▶ **Text provided**:
* * *
Offload and Optimize OpenMP* Applications with Intel® Tools

Overview

Parallel programming is a powerful way for software applications to exploit the full potential of multicore hardware. Including OpenMP* directives is an effective way to add parallelism to your application.

GPUs are inherently powerful computation devices because of their massive parallel architectures. As you explore ways to improve the performance of your application, including OpenMP offload directives in your code to offload onto a GPU is a strategy you may want to consider. Optimizing the offloaded application can further elevate your performance by ensuring that you employ available hardware to the fullest extent.

The following learning path shows how to offload and optimize an OpenMP application on Intel® GPUs using developer tools from Intel.

What You Will Learn

Use this workflow to offload applications enhanced with OpenMP directives onto Intel GPUs. Learn how to:

Select the right functions to offload.
Profile application performance iteratively.
Employ the full potential of your GPU.

Each step in the workflow contains:

Tasks you can complete using developer tools from Intel
Resources for further learning
References to a comprehensive ISO3DFD OpenMP Offload sample with a guided README file to illustrate the process

Who This is For

Software developers who intend to run OpenMP applications on Intel GPUs and maximize code performance
HPC domain experts who want to learn the basics of using OpenMP offload constructs

What You Need

An application that is ported to OpenMP

Programming Languages

C
C++
Fortran

The OpenMP Offload Workflow

Step 1: Install Development Tools and an Appropriate Compiler

Step 2: Assess Application Performance on CPU and Potential GPU Kernels

Step 3: Offload Compute-Intensive Code Regions in Kernels

Step 4: Evaluate Offload Efficiency

Step 5: Optimize the Offload Process

Step 6: Review Overall Application Performance

Step 1: Install Development Tools and an Appropriate Compiler

Install the compiler and tools you need to run your application:

C, C++, and DPC++ applications require the Intel® DPC++/C++ Compiler. Get this compiler with the Intel® oneAPI Base Toolkit (Base Kit).
Fortran applications require the Intel® Fortran Compiler. Get this compiler with the Intel® oneAPI HPC Toolkit. For full functionality, download this toolkit in addition to the Base Kit.
Intel® Advisor
Intel® VTune™ Profiler
Profiling Tools Interfaces for Intel GPUs, which includes the OneTrace tool.

Note When working with the command-line interface (CLI), configure the software development toolkits from Intel using environment variables. Learn how to set environment variables.
* * *
▶ **Written task 1**: Reproduce word for word the stretch of the OpenMP offload guide from "Step 3: Offload" through "Toolkit (Base Kit).".
▶ **Written task 2**: List the titles of all the steps in the workflow that the OpenMP offload guide lays out.
The material that comes after the OpenMP offload guide is separate from it.

▶ **Information**:
* * *
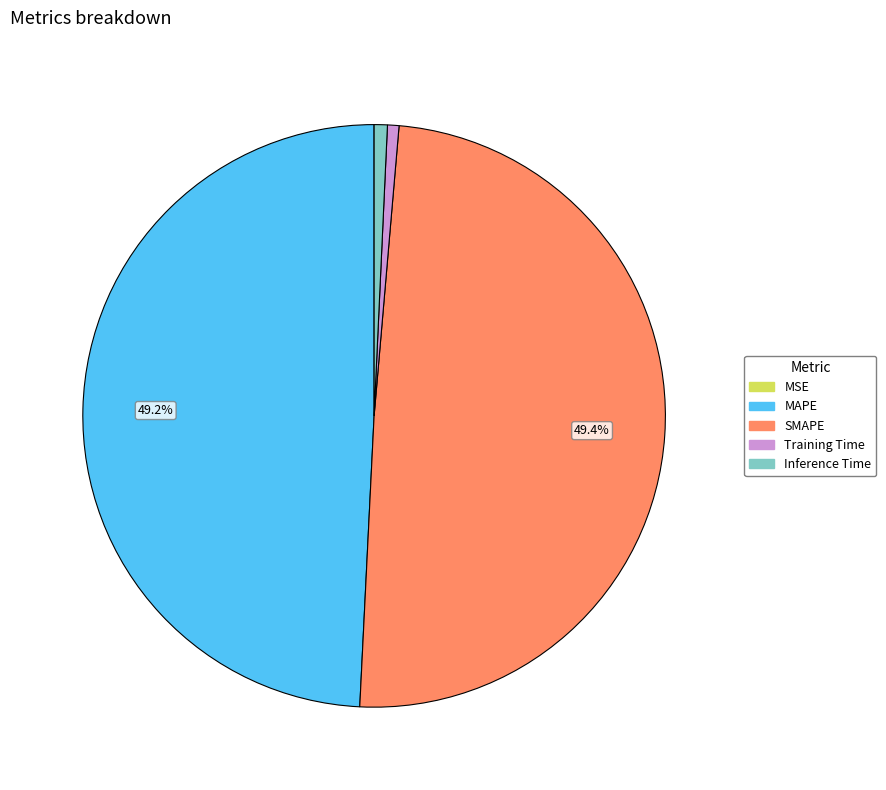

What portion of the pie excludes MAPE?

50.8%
* * *
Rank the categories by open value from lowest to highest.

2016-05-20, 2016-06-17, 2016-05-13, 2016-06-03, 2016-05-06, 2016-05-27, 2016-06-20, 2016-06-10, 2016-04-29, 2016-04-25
* * *
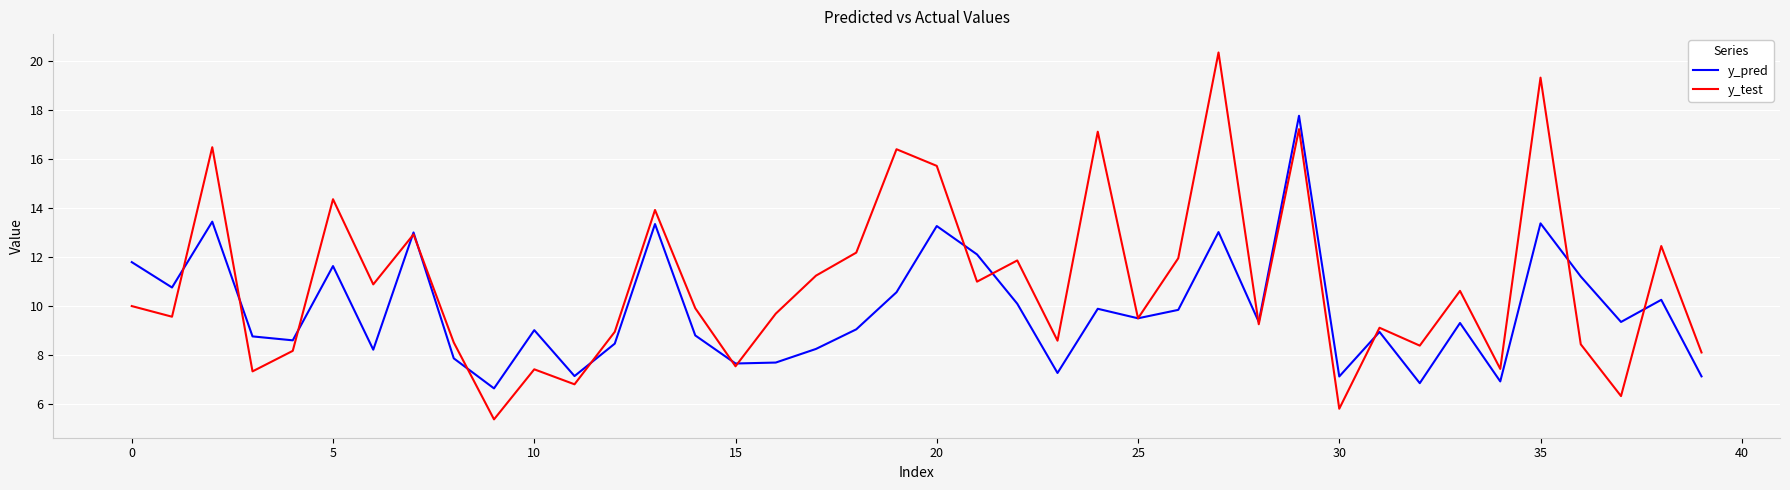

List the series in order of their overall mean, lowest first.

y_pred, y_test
* * *
▶ **Answer box 1**:
Step 3: Offload Compute-Intensive Code Regions in Kernels

Step 4: Evaluate Offload Efficiency

Step 5: Optimize the Offload Process

Step 6: Review Overall Application Performance

Step 1: Install Development Tools and an Appropriate Compiler

Install the compiler and tools you need to run your application:

C, C++, and DPC++ applications require the Intel® DPC++/C++ Compiler. Get this compiler with the Intel® oneAPI Base Toolkit (Base Kit).

▶ **Answer box 2**:
1. Install Development Tools and an Appropriate Compiler
2. Assess Application Performance on CPU and Potential GPU Kernels
3. Offload Compute-Intensive Code Regions in Kernels
4. Evaluate Offload Efficiency
5. Optimize the Offload Process
6. Review Overall Application Performance